### Given task:
Edit the lines starting at the first one and ending at the one containing "order: Gentianales", changing "catalogue" to "catalog". Return only those lines, otherwise unchanged.

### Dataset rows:
####
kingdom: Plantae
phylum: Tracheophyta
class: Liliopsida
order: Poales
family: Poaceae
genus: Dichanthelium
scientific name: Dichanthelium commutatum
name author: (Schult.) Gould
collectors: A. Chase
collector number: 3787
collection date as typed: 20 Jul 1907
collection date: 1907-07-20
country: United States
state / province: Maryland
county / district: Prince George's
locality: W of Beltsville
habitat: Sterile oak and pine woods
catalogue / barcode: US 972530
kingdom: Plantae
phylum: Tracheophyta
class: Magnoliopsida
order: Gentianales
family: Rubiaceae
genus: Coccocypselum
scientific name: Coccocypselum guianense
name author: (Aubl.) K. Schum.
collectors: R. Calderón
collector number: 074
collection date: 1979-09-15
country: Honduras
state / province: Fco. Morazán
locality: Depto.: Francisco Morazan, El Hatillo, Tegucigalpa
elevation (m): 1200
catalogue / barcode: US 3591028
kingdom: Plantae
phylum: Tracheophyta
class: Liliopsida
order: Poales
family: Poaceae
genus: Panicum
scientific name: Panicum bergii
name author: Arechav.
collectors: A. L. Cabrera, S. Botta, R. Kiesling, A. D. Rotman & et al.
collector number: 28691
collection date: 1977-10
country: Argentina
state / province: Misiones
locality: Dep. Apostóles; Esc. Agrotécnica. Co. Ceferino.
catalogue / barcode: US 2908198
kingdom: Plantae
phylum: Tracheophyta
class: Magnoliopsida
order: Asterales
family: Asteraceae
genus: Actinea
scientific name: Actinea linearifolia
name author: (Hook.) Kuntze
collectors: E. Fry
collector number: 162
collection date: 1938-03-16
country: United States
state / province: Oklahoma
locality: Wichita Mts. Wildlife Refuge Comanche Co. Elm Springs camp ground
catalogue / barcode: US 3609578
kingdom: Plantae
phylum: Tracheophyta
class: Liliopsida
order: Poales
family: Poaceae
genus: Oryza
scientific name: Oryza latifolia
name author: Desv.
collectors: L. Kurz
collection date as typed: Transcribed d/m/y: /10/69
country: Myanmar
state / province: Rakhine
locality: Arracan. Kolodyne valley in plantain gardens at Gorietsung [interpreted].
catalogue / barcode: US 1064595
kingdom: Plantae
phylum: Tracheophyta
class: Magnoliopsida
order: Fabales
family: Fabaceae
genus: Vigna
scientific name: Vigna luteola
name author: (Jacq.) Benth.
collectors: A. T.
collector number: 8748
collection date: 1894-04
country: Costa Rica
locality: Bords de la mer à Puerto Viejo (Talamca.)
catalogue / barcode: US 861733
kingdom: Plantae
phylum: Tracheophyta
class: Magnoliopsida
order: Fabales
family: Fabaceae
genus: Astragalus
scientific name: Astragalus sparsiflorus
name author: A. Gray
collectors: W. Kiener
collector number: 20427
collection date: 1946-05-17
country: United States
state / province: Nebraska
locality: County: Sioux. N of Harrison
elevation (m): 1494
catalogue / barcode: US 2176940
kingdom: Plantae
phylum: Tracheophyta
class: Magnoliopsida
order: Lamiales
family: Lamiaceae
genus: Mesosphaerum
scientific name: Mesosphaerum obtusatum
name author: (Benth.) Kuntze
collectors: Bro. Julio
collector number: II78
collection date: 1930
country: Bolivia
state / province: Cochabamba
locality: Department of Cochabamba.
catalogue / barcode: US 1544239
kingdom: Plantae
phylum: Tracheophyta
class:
####
### Written solution:
kingdom: Plantae
phylum: Tracheophyta
class: Liliopsida
order: Poales
family: Poaceae
genus: Dichanthelium
scientific name: Dichanthelium commutatum
name author: (Schult.) Gould
collectors: A. Chase
collector number: 3787
collection date as typed: 20 Jul 1907
collection date: 1907-07-20
country: United States
state / province: Maryland
county / district: Prince George's
locality: W of Beltsville
habitat: Sterile oak and pine woods
catalog / barcode: US 972530
kingdom: Plantae
phylum: Tracheophyta
class: Magnoliopsida
order: Gentianales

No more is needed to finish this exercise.